As Gov. Dannel Malloy and the state bond commission raced through their votes on $350 billion in new borrowing Friday, Connecticut’s credit rating was downgraded by Fitch Ratings Agency, giving Connecticut the third worst bond rating of the 50 states.

Only New Jersey and Illinois are more likely to default.

The ratings agency cited Connecticut’s “burden of debt and unfunded pension liabilities in relation to resources,” as part of the problems facing the state.

Connecticut’s debt service payments, expected to reach $2.2 billion this year, are one of the fixed costs – along with pensions and retiree healthcare – that are driving the state’s deficits.

Within less than a week, Moody’s decreased Connecticut’s bond rating as well.

But Connecticut’s lagging economy and heavy debt burden did not prevent the bond commission from borrowing nearly $50 million to give loans and grants to companies through the Department of Economic and Community Development.

At the meeting, Rep.

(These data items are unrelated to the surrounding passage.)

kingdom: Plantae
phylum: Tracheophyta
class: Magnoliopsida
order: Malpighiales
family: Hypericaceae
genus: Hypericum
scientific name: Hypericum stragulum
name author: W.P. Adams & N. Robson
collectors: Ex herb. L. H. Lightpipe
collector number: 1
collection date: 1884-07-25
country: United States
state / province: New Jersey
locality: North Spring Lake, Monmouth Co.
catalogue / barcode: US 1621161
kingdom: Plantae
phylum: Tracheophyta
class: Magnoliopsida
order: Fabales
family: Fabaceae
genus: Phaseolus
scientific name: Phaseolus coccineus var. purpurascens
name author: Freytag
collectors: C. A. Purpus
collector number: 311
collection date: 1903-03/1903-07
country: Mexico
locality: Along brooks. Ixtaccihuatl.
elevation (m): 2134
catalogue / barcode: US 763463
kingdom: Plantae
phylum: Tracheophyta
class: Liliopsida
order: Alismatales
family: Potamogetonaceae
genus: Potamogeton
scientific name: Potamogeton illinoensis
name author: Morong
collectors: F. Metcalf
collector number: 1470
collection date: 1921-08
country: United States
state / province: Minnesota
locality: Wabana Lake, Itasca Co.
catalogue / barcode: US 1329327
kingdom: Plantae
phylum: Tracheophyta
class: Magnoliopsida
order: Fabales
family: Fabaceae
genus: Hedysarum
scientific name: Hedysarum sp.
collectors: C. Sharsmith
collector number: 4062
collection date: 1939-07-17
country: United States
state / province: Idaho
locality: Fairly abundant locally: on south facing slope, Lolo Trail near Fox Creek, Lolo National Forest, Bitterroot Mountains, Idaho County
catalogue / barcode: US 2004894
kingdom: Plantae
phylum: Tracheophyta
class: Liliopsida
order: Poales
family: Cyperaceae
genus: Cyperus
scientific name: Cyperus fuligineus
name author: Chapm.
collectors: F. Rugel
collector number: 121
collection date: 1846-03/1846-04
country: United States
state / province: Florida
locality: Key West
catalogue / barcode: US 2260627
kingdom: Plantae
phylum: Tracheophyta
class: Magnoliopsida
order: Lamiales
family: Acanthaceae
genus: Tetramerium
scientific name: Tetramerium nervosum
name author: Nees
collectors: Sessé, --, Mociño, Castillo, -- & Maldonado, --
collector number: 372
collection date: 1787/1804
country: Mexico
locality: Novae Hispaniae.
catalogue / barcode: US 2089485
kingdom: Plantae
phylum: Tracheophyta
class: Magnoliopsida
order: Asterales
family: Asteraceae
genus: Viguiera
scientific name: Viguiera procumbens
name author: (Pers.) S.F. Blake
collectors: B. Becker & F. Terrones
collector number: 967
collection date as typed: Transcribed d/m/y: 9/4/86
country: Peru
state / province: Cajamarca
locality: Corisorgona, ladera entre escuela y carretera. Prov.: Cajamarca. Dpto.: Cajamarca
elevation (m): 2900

Christopher Davis, R-Ellington, informed the governor that he would be voting against every measure and said the committee should not consider borrowing more money in the midst of a budget crisis.

“I don’t think its appropriate for us to be having this meeting here today given the deep fiscal crisis we are in as a state.”

Davis reminded Malloy that the governor said in March there would be no further bonding until the state had a “clear direction,” in terms of its budget issues.

Malloy countered that he believed the state does have a clear direction and pointed to his budget, released in January, and criticized the legislature for taking too long to come to a budget agreement.

“For months I’ve heard about what is unacceptable without real plans for moving forward to an acceptable adjustment in our spending plan.”

The bonding for DECD included $34 million for the Manufacturing Assistance Act, which gives loans and grants to manufacturing companies, and an additional $15 million for the Small Business Express program, which makes loans and grants to businesses with fewer than 100 employees.

Cheshire-based EDAC Technologies, which manufactures machinery for a variety of industries, received $4.5 million. EDAC is set to receive a total of $48 million in state assistance.

Under the terms of the agreement the $4.5 million will be interest free for 15 years and payments will be deferred for the next six years.

The company has already received $28 million since 2012 as part of Malloy’s controversial First Five program. The state will forgive $16 million of the loans if the company reaches its goal of hiring 200 additional employees.

The First Five program has remained largely unpopular with the public due to its large loans and grants to major corporations, including some extremely profitable financial companies.

Some of the companies which received funds through the First Five have had to lay off employees, including Alexion Pharmaceuticals and ESPN.

Although the bond commission approved of $18.5 million in grants and loans to ESPN, due to recent layoffs, that state assistance has been modified to only $10 million in state tax credits, according to the Office of Fiscal Analysis’ notes on the bond allocations.

Altogether there were 11 companies receiving loans and grants through the latest bond commission agenda.

The DECD claims the low-interest loans and grants it distributes helps aid in the growth and expansion of companies in Connecticut, thereby leveraging state funds to fuel growth.

According to its August 2016 annual report, the First Five program has given $256 million in loans and grants to 13 companies with an additional $125 million in tax credits. DECD claims this investment has leveraged $1.2 billion in private investment in the state of Connecticut.

However, critics see these programs as the state giving money to big businesses during a time of fiscal crises, slow economic growth and the potential for state employee layoffs.

Earlier in the year, Comptroller Kevin Lembo announced his support for legislation that would force these programs to undergo yearly reviews by the state auditor. The bill had wide support across the political spectrum, from state union leaders to the Yankee Institute.

Malloy, however, defended the issuance of new bonds during the meeting and, in particular, cited the need for government investing in business.

“On the agenda for instance is money to bring 349 pharmaceutical jobs to this state,” he said. “Should we not compete with the state that company is moving its operations from? Should we not make investments in growing our economy? Should we not compete with Massachusetts or New York for jobs?”

Malloy released his revised budget on Monday.